Member of the Congress of Baja California from the 3rd district
- In office 1 October 2016 – 31 July 2019
- Preceded by: Gustavo Sánchez Vásquez
- Succeeded by: María Luisa Villalobos Ávila

Personal details
- Born: 1 June 1968 (age 58) Agua Prieta, Sonora, Mexico
- Party: RSP Morena (former) PAN (former)
- Children: 2
- Education: UABC

= Victoria Bentley Duarte =

Mexican politician and trade unionist (born 1968)

Victoria Bentley Duarte (born 1 July 1968) is a Mexican politician and trade unionist. She served in the XXII Legislature of the Congress of Baja California from 2016 to 2019 – initially as a member of the National Action Party before switching her affiliation to Morena – and was a candidate in the 2021 Baja California gubernatorial election for the Progressive Social Networks.

A lawyer by profession, Bentley Duarte worked for the Mexicali municipal government for many years before becoming a union leader for government employees.
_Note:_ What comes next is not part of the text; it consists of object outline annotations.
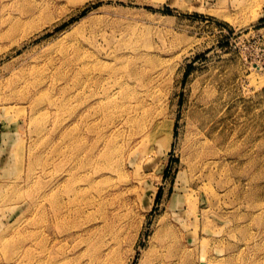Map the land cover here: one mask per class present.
I'll return each mask as SVG.
<instances>
[{"label": "rangeland", "instance_id": "rangeland-1", "mask_svg": "<svg viewBox=\"0 0 264 264\" xmlns=\"http://www.w3.org/2000/svg\"><path fill=\"white\" fill-rule=\"evenodd\" d=\"M0 264H264V0H0Z\"/></svg>", "mask_w": 264, "mask_h": 264}, {"label": "bare ground", "instance_id": "bare-ground-1", "mask_svg": "<svg viewBox=\"0 0 264 264\" xmlns=\"http://www.w3.org/2000/svg\"><path fill=\"white\" fill-rule=\"evenodd\" d=\"M259 66V65H258ZM255 68H254V70H253V76H254V74H256L257 73V70H258V67H256V66H254ZM124 67H119V68H113L111 71H112V73L113 74H118L119 72H121V70H124L123 69ZM110 71V72H111ZM257 75V74H256ZM258 76V75H257ZM256 77V76H255ZM252 79H254V77L252 78ZM102 81H103V78H102ZM254 81V80H253ZM117 82L120 84V80L118 79L117 80ZM252 82V81H251ZM124 88H127L126 87V85L125 84H121L120 85V90L118 91V96H120V95H124V97L127 99V104H128V106L130 107V109H129V107H128V110H126L125 111V114H124V116L120 119V122H119V124H118V126H121V127H123L124 126V124H126V123H128V122H130V121H132L133 119H134V112H135V110L138 108V107H140L141 106V102L143 101L142 100V98H141V96L139 95V94H137V93H134L131 89H129V90H127V92L126 93H123L124 92ZM169 126V128H170V125H168ZM170 136H171V134H170ZM168 140H169V136H168V134L165 136V143L166 142H168ZM80 191H82V190H80ZM77 192V189H74L73 190V194H75ZM185 193L186 194H188L190 197V199H189V205H191V206H193L192 208H193V210L194 211H196V209H197V206H198V200H197V194L195 193V191L194 190H191L190 188L188 189H186L185 190ZM71 200V197L69 198V201ZM65 203V202H64ZM71 209L73 210V207H71ZM60 213L62 214V212H64V215L65 216H68L69 214H71V210H70V208H67V209H65L64 211H62V208L60 207ZM80 210L82 211V208H80ZM178 211V212H177ZM176 211V213H174L175 215H180V213H181V210H177ZM75 212H77V210H75ZM174 233L173 232H171L170 230H169V232L168 233H166V235H165V237H164V240H163V247H166L167 246V240L171 237V235H173ZM173 237H174V235H173Z\"/></svg>", "mask_w": 264, "mask_h": 264}]
</instances>
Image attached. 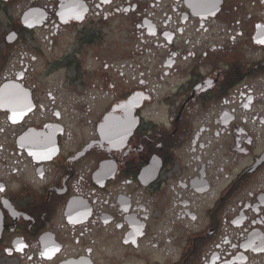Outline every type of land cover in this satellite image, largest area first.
I'll return each instance as SVG.
<instances>
[{
    "label": "flooded vegetation",
    "instance_id": "obj_1",
    "mask_svg": "<svg viewBox=\"0 0 264 264\" xmlns=\"http://www.w3.org/2000/svg\"><path fill=\"white\" fill-rule=\"evenodd\" d=\"M0 5V264H264V0Z\"/></svg>",
    "mask_w": 264,
    "mask_h": 264
},
{
    "label": "rangeland",
    "instance_id": "obj_2",
    "mask_svg": "<svg viewBox=\"0 0 264 264\" xmlns=\"http://www.w3.org/2000/svg\"><path fill=\"white\" fill-rule=\"evenodd\" d=\"M13 9L12 7L10 8L9 6H3L1 7L0 5V35L2 32L6 30L8 27L11 14ZM1 37V36H0ZM5 46L1 42L0 39V74L3 73V71L8 70L11 68L10 62L8 59H6V54L9 53L10 51L7 50L8 48H4Z\"/></svg>",
    "mask_w": 264,
    "mask_h": 264
},
{
    "label": "water",
    "instance_id": "obj_3",
    "mask_svg": "<svg viewBox=\"0 0 264 264\" xmlns=\"http://www.w3.org/2000/svg\"><path fill=\"white\" fill-rule=\"evenodd\" d=\"M2 1H8V0H2ZM26 16V15H25ZM9 83L5 84L4 87L1 89V93H7L9 90ZM0 104L1 107L3 106V109H8L10 106L9 99L5 97H0Z\"/></svg>",
    "mask_w": 264,
    "mask_h": 264
}]
</instances>
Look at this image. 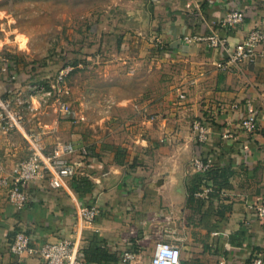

During her time in the state congress, she used her legal background to implement reforms to the state's legal code.

==Early life and early career==
Bentley Duarte was born on 1 July 1968 in Agua Prieta, Sonora, later moving to Mexicali, Baja California. She attended Instituto Salvatierra, a preparatoria in Mexicali, before earning a law degree from the Autonomous University of Baja California. Bentley Duarte began working for the Mexicali municipal government legal department in 1987, where she served in several roles, including as a juez calificador (judge), legal analyst, and secretary to municipal president Guillermo Aldrete Haas. In February 2014, she was elected to a three-year term as secretary-general of the Mexicali chapter of the SUTSPEMIDBC, a public employees' union in the state of Baja California. The following month, she was also elected secretary-general of the SUTSPEMIDBC executive committee.

==Political career==
Ahead of the 2016 state elections, Bentley Duarte was nominated by the National Action Party (PAN) as its candidate for a seat in the Congress of Baja California, representing the 3rd district. She was elected to the seat after obtaining over 40 percent of the vote, and was sworn in on 1 October 2016. Within a few days, Bentley Duarte launched a campaign in her district to promote Breast Cancer Awareness Month. That same month, she was named president of the justice committee, and also launched her Diputada en tu Colonia (representative in your neighborhood) program, where she visited a different colonia every Monday to listen to her constituents' concerns. In November 2016, Bentley Duarte inaugurated a citizen service module in Mexicali. In 2017, she proposed laws aimed at protecting victims of crime and expanding the definition of influence peddling to include actions by private individuals. Bentley Duarte continued proposing reforms to the state's penal code in 2018, such as laws combatting bribery, violent car theft, and abuse of power by public officials.

Bentley Duarte had initially expressed an interest in re-election in 2019, and even registered as a pre-candidate that January. However, she suddenly withdrew her pre-candidacy just a few days prior to the PAN's internal election in March. A few days later, Bentley Duarte renounced her affiliation with the PAN and claimed that her own party impeded her re-election efforts in favor of another internal candidate, thus declaring herself an independent legislator. A month after that, she joined the Morena party. Bentley Duarte was among the 21 state legislators who voted that July in favor of extending the term of then-incumbent Governor Jaime Bonilla Valdez – a member of Morena – from two to five years, drawing widespread criticism and starting the 2019 Baja California political crisis. The reform, dubbed the "Bonilla Law", was later struck down as unconstitutional by the Supreme Court of Mexico. Bentley Duarte later called her decision a mistake almost two years after her vote.

In January 2021, Bentley Duarte registered with the newly created Progressive Social Networks (RSP), seeking the party's nomination in the 2021 Baja California gubernatorial election. After winning the RSP nomination, she officially registered her candidacy that March. Bentley Duarte indicated that public safety would be her top priority if she were to become governor. During the campaign, she accused supporters of Morena candidate Marina del Pilar Ávila Olmeda of taking down her election materials from public view, and asked her opponents to instead encourage the populace to vote. Bentley Duarte also alleged that she was offered a bribe to withdraw from the race in favor of another candidate, Lupita Jones. She ultimately finished in seventh place (out of seven candidates), receiving about 0.99 percent of the vote as Ávila Olmeda won the governorship.

In late 2024, Bentley Duarte reappeared in Baja California politics as the leader of Grupo Unidos en la Defensa de Issstecali, an advocacy group formed to defend the rights of retired public employees, specifically regarding the protection of the State Social Security Institute (ISSSTECALI).

==Personal life==
Bentley Duarte is married and has two children.